WTF.......no pic showing up????


----------



## nismoprincess (Sep 27, 2002)

I like it 
:banana: :banana:


----------



## duben inc (Oct 31, 2002)

ebruceii- I'm south of Pittsburgh in Washington... are there many more members here from Pittsburgh metro area?


----------



## holy200sx (Jan 8, 2003)

i took pix of the hid, but it was my friends camera, with the automatic flash trash.. give me some time..i just need a camera that takes nightpic's... the color of light on the ground is white... and on some surfaces (new asphault)its like purple white / blue white...


----------



## Guest (Jul 30, 2003)

looks good


----------



## Ninety-Nine SE-L (May 5, 2002)

these are city lights:
http://1997ga16de.nissanpower.com/cgi-bin/i/images/dsc03029.jpg

you can see how the housings light up a bit from the 194s. Kinda looks like the lights on a Benz.


----------



## Ninety-Nine SE-L (May 5, 2002)

oh, Holy, when you get the pic, get a pic of the lights projected onto a wall or garage door or something.


----------



## OneViaVision (Apr 2, 2003)

looks real nice.. i prefer the Chome Halo Projecter lamps tho.. and I have the same chrome grill as you btw.. looks pimp


----------



## holy200sx (Jan 8, 2003)

lol, im trying man.. i need a Fing camera.. without a flash.. damnit


----------



## LIUSPEED (May 29, 2002)

sprint pcs camera .


----------



## samo (Apr 30, 2002)

Holy - check out the Canon Powershot A40. I use one for most of my photography, and I've found it to be high-quality, as well as very flexible. It's certainly not a professional-level camera by any means, but for ~$300, it's awesome. Check out www.nwnismo.com to see the kind pictures it takes.


----------



## HondaEater0007 (Oct 1, 2002)

dude, i dont mean to dis you, but that grill is gayer then fuck, the lights are tight tho. sorry, i'm not a fan of chrome.


----------



## SlowestRice (Sep 14, 2002)

HondaEater0007 said:


> *dude, i dont mean to dis you, but that grill is gayer then fuck, the lights are tight tho. sorry, i'm not a fan of chrome. *



Dude, I don't mean to diss you either but I don't think he did it for your taste.


----------



## holy200sx (Jan 8, 2003)

well.. funny thing about it is, back when i had the 98 style grill, the 97 style grill, and the super modificated gutted grill, i noticed that no one said jack about my car.. now, ive had 5 compliments saying "damn, look at that mercedes" or "look its like a 2dr infinity.." these are the compliments i count, not just some punk ass kid, who likes "ricky ricer" only looking stuff.. "oh give me a bodykit, and an exhaust, and ill be happy!".. i get noticed alot more with my hid, and other accessories.. please dont hate, at least dont be like "oh blah blah is gay" have you ever even seen it? seriously. in person, have you seen the infinity grill?....
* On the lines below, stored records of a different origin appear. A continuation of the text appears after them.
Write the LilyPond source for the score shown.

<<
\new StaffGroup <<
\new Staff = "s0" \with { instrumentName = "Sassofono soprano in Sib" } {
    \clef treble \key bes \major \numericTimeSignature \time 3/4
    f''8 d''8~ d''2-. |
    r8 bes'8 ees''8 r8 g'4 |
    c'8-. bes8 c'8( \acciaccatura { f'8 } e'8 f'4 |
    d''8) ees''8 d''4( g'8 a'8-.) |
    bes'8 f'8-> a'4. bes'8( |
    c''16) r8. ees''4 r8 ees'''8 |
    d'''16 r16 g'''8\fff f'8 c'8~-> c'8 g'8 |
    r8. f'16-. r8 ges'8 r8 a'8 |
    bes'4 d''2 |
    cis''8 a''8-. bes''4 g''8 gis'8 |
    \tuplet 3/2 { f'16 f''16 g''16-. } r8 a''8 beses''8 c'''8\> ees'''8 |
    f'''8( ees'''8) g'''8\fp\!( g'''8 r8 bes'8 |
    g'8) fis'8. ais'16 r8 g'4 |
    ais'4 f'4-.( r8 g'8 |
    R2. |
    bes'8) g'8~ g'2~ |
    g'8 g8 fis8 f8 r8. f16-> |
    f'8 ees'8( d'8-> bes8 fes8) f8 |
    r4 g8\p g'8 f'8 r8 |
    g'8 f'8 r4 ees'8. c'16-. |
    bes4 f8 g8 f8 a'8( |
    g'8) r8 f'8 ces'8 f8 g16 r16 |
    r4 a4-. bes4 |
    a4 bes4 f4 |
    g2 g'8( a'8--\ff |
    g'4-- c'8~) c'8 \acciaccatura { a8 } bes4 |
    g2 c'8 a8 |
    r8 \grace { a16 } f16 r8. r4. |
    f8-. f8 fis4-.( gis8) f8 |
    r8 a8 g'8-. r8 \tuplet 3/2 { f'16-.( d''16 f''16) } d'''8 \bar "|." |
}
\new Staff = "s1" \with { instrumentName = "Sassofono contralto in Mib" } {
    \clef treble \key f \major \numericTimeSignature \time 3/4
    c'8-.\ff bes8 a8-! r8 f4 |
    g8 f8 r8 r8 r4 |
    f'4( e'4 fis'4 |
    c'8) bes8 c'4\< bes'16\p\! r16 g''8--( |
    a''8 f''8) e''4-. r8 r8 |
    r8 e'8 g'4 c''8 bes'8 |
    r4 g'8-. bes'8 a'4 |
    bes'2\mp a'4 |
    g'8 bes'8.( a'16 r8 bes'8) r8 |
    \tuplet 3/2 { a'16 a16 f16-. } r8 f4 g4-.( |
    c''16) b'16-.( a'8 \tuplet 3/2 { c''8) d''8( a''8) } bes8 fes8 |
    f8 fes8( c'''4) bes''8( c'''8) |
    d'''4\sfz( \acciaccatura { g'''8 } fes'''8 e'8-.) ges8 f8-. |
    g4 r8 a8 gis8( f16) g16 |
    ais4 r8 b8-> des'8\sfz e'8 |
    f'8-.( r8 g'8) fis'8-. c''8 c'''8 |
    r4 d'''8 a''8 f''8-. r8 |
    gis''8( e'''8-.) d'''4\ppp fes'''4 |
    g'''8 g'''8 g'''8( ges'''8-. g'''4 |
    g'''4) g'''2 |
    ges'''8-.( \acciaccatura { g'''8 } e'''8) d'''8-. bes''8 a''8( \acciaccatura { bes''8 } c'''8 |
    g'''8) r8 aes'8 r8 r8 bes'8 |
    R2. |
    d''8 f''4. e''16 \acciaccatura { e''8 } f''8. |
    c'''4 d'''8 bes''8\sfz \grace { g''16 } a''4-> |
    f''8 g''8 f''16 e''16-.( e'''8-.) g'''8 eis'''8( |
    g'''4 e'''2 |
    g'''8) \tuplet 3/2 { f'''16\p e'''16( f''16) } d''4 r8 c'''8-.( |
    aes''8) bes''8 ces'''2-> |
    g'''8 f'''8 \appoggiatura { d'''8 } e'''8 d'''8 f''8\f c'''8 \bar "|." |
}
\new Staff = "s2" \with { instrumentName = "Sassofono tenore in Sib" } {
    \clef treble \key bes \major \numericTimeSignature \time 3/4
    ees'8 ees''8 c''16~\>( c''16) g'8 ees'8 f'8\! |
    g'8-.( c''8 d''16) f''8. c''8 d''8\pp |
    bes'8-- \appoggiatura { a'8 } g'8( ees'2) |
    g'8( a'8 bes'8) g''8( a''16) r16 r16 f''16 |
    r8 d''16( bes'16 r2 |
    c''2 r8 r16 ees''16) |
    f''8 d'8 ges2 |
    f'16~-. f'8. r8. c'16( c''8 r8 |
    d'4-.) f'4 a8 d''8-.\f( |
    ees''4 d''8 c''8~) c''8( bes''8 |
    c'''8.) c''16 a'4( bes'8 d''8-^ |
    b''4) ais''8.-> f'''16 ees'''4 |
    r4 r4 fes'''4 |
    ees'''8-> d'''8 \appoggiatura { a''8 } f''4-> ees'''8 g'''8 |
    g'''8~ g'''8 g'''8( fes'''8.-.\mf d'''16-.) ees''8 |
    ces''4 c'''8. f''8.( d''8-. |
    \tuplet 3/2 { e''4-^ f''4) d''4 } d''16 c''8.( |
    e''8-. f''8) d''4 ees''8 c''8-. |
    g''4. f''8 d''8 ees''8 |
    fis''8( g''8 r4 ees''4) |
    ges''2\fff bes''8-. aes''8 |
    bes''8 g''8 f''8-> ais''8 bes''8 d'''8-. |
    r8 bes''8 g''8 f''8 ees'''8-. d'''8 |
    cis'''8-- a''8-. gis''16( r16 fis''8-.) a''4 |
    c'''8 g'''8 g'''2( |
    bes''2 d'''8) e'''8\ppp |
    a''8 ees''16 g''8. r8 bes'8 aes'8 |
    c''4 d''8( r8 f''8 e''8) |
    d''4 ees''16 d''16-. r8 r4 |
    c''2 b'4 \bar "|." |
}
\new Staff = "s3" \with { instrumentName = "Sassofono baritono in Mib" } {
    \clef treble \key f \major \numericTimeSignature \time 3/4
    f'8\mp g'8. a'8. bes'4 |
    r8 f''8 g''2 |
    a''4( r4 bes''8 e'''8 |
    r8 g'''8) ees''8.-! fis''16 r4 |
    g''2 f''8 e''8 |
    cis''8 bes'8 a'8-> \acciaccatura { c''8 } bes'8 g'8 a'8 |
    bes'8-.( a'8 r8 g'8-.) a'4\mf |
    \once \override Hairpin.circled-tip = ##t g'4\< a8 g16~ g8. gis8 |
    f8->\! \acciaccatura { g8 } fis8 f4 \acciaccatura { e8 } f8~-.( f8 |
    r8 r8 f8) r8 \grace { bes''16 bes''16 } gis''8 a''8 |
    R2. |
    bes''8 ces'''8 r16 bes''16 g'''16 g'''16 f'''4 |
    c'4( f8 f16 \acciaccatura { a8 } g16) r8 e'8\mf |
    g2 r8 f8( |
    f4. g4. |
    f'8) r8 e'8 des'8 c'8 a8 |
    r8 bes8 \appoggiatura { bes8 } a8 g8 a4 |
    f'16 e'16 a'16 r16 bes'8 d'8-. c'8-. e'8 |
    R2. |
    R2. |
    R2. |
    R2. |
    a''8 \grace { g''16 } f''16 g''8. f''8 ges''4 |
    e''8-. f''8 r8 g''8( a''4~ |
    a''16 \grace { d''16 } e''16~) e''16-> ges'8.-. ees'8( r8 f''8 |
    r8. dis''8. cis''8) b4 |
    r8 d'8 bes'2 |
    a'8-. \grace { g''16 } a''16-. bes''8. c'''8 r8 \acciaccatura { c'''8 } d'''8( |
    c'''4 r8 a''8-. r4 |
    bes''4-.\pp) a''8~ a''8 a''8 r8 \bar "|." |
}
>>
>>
also, HID pics will be up tommarow, for sure, i had my buddy send me them, but he logged off tonight.. MTH FUCKA

fuck it, im making a newer thread. I got new stuff anyways.


----------



## samo (Apr 30, 2002)

SlowestRice said:


> *Dude, I don't mean to diss you either but I don't think he did it for your taste. *


Dude, I don't mean to dis you, but I think he asked for opinions.


----------



## holy200sx (Jan 8, 2003)

:: owned ::


----------



## duben inc (Oct 31, 2002)

Dude, I dont mean to diss you, but there is alot better ways to say your ride isn't as nice as holy200sx's. Its all about constructive criticism. I gotta say, its clean. Am I gonna do it exactly like his is? Hell No, I'm gonna do what I think would look best on my car. Which is axactly what holy is doing. So please, we dont need that type of shit here.


----------



## holy200sx (Jan 8, 2003)

yea, i like the way infinitys look.. and people i barely even know are like.. damn did you get a new car... they dont even know its a 200sx/sentra..


----------



## Gimp (Jun 9, 2002)

DUDE...DUDE...DUDE...DUDE....what the hell.....I feel like I'm watching Jeff Spicoli on Fast Times at Ridgemont High! 

ANYWAY...nice holy....to each their own.


----------



## ebruceii (Apr 17, 2003)

Dude...You're gettin' a Dell.....*puff* *puff* *pass*..


----------



## GTRsentra (Jul 10, 2003)

Your would hotter with some rims


----------



## Ninety-Nine SE-L (May 5, 2002)

DUDE, I think you should complete the look by putting the Nissan emblem center on the hood (just above the grille). I think automotive places sell "emblem tape" for this app.


----------



## GTRsentra (Jul 10, 2003)

this is hot to


----------



## holy200sx (Jan 8, 2003)

i had rims.. but i need a new tire.. im just lazy.. lol


----------



## SlowestRice (Sep 14, 2002)

GTRsentra said:


> *Your would hotter with some rims
> 
> 
> 
> ...



I think you need to get the smoked color projectors.


----------